There are a number of well-known stereotypes of course, no need to talk about cats and shushing here, but the fact that people don’t often known what kinds of things librarians do or what kinds of roles they play seems tragic to me and is somewhat of a problem in that it means that librarians and information professionals alike are an underutilized source. What I thought was so interesting about the readings were the ways they address different key values and roles that librarianship consists of.
I have to admit that I was initially a little discouraged by Meredith Farkas article Skills for the 21st Century Librarian, for she began by talking about what she didn’t learn in “Library School” and how many library school’s today are failing to prepare their students. As a graduate student in an MLIS program, I couldn’t help but think of my current time in school and what the future would hold. Of course there will be things that I will only be able to fully understand while on the job, but I began to wonder what sorts of things that I am not being taught in the program and was a little fearful embracing such skepticism.
However, my fears quickly dissipated as I realized that the things that Farkas addressed were not only important but also do a good job of emphasizing what I think is are key aspects of this field and that is both adaptability and flexibility. She addresses the use of technology, listing the following Basic Tech Competencies:
- Ability to embrace change
- Comfort in the online medium
- Ability to troubleshoot new technologies
- Ability to easily learn new technologies
- Ability to keep up with new ideas in technology and librarianship (enthusiasm for learning)
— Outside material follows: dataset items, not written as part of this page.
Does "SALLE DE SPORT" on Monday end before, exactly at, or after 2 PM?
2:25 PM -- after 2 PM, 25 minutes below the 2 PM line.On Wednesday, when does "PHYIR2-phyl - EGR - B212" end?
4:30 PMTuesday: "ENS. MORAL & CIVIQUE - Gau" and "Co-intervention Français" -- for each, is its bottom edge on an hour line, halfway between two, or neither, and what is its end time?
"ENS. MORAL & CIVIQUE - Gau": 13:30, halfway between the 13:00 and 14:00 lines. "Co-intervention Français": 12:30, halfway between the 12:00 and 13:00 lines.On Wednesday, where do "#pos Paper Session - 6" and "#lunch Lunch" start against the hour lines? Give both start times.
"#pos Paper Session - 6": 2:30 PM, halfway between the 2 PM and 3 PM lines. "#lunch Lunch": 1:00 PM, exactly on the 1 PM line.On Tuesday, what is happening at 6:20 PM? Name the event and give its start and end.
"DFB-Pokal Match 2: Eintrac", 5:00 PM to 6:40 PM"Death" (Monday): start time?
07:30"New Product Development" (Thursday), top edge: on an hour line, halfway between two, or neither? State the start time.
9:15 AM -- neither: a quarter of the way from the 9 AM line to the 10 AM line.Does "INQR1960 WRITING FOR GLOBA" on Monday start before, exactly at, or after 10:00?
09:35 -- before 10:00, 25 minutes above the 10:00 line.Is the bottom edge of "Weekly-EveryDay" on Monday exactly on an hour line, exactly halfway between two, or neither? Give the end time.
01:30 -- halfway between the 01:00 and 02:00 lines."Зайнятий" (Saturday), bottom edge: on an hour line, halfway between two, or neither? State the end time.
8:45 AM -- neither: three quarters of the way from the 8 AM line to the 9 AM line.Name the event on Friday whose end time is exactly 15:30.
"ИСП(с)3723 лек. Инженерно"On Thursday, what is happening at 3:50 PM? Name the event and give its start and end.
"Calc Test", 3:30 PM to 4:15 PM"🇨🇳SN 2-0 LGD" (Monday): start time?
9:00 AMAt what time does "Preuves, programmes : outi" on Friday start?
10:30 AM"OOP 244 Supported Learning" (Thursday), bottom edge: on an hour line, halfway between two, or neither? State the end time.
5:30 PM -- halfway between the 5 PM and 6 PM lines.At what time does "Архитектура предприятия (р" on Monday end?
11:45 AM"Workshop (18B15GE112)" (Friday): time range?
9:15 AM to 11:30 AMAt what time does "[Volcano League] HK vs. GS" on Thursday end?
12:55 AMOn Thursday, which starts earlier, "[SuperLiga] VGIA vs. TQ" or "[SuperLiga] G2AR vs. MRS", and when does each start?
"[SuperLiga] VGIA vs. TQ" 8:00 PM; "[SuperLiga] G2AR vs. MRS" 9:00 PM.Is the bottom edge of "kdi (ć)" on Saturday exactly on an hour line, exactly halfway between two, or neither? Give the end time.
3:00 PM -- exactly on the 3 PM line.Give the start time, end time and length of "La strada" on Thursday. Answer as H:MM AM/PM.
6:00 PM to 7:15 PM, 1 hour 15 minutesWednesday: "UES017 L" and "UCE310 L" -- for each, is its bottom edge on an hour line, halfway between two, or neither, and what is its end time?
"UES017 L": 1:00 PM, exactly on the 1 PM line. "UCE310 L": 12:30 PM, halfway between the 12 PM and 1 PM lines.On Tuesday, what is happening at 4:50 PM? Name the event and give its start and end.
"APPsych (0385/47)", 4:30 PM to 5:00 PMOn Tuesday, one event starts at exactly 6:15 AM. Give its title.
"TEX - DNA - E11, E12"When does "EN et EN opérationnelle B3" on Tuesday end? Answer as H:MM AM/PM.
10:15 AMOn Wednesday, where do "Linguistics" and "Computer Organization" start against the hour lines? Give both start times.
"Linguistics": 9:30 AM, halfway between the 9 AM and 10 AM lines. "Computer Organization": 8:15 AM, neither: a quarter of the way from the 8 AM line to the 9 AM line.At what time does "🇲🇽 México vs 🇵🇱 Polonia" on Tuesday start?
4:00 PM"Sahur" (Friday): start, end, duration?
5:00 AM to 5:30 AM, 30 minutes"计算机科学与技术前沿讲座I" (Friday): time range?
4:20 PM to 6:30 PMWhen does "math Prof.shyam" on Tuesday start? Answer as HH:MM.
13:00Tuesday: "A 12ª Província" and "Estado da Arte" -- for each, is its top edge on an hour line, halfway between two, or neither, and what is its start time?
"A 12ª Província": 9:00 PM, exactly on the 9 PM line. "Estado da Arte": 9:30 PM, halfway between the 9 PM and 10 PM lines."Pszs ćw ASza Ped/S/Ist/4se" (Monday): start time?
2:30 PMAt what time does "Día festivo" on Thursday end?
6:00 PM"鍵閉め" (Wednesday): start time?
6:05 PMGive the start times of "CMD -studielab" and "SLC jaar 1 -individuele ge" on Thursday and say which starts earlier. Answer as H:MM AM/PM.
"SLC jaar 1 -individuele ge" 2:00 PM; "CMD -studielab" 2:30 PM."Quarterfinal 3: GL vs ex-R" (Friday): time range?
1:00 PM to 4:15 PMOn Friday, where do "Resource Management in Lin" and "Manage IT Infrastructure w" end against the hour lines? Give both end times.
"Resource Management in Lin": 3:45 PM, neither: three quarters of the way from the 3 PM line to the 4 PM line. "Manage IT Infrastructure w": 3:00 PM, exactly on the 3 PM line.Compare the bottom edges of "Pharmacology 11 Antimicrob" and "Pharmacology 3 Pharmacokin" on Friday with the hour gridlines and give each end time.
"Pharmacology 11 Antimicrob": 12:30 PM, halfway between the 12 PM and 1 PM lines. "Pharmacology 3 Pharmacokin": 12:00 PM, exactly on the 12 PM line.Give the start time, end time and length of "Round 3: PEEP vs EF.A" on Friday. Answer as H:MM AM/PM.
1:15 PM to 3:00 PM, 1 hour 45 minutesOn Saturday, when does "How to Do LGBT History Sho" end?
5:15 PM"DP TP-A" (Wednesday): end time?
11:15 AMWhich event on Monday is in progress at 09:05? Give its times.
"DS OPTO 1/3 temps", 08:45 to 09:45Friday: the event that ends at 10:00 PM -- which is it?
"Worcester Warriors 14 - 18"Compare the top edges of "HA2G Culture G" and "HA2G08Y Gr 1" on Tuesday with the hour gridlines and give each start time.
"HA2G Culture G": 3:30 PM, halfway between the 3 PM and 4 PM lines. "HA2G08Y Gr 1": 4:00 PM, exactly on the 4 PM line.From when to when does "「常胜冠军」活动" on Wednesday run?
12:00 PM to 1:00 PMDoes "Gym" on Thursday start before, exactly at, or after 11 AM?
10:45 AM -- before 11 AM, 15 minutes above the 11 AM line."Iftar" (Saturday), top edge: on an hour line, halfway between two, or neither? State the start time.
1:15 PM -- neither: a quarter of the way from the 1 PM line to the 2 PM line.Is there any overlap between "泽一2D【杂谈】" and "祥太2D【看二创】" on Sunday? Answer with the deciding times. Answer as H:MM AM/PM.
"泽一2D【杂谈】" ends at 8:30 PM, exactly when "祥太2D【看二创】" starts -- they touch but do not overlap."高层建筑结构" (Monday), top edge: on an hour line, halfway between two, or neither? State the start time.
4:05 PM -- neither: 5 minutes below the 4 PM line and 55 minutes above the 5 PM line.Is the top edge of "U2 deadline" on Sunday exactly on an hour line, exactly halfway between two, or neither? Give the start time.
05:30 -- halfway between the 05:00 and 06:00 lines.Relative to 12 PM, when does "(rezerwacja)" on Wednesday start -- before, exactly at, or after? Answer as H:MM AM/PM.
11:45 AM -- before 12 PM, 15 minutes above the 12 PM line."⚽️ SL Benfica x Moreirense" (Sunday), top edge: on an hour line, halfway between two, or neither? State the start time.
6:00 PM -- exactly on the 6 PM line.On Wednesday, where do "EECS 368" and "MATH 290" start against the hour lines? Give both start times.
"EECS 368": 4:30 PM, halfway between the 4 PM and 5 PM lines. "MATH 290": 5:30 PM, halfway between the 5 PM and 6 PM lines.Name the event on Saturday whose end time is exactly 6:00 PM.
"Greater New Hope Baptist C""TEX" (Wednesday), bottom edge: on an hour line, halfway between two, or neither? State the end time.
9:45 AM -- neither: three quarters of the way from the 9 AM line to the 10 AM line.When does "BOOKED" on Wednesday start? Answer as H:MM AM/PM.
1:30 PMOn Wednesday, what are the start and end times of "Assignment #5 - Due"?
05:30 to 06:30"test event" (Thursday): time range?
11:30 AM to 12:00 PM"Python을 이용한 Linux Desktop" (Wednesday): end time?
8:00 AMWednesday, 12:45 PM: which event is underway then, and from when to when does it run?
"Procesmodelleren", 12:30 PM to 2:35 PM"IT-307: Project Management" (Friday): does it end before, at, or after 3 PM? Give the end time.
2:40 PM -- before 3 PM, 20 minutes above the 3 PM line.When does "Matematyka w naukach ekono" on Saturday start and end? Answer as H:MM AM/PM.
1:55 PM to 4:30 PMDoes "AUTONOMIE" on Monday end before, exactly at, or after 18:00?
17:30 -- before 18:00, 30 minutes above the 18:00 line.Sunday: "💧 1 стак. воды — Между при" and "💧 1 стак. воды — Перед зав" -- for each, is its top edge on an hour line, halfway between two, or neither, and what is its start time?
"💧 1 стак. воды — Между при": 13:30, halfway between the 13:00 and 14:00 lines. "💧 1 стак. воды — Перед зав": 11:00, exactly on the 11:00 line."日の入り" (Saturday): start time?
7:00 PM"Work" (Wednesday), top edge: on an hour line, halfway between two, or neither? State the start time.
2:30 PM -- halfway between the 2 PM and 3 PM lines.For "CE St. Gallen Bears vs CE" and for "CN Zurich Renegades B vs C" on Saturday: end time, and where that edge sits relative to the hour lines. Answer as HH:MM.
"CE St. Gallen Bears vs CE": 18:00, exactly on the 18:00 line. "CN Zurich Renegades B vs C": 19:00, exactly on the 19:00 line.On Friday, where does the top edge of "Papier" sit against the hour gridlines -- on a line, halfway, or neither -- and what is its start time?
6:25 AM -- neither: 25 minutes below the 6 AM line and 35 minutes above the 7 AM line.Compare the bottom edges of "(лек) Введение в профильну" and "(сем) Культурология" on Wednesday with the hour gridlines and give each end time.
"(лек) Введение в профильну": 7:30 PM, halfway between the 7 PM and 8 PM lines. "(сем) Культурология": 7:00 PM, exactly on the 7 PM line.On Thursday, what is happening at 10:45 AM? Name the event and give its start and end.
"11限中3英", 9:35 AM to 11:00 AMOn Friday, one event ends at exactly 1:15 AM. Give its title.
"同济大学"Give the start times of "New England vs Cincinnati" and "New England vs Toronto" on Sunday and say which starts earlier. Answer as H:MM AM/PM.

What I thought was helpful and applicable from her article was seeing the simple fact that libraries are changing as technology changes. Sometimes this happens in less than desirable ways or ways in which we are unprepared for, and yet, the ability to remain flexible and adaptable in this field is something that each of us can control and cultivate ourselves. I really appreciated the fact that Farkas highlighted the need to be in times with the technology. The content of our searches will continue to grow and we all embrace life-long learning, but the having the ability to retain access, to know how to navigate through the content, through the information at hand is important. I think it is what will, ultimately, equip us to help those who later come to us for help with their information needs.
And as technology changes the ways in which we express, build, create, and share information, I hope that less people will be uncertain about the role of librarians but will be able to understand the unique position we have in connection to information and technology.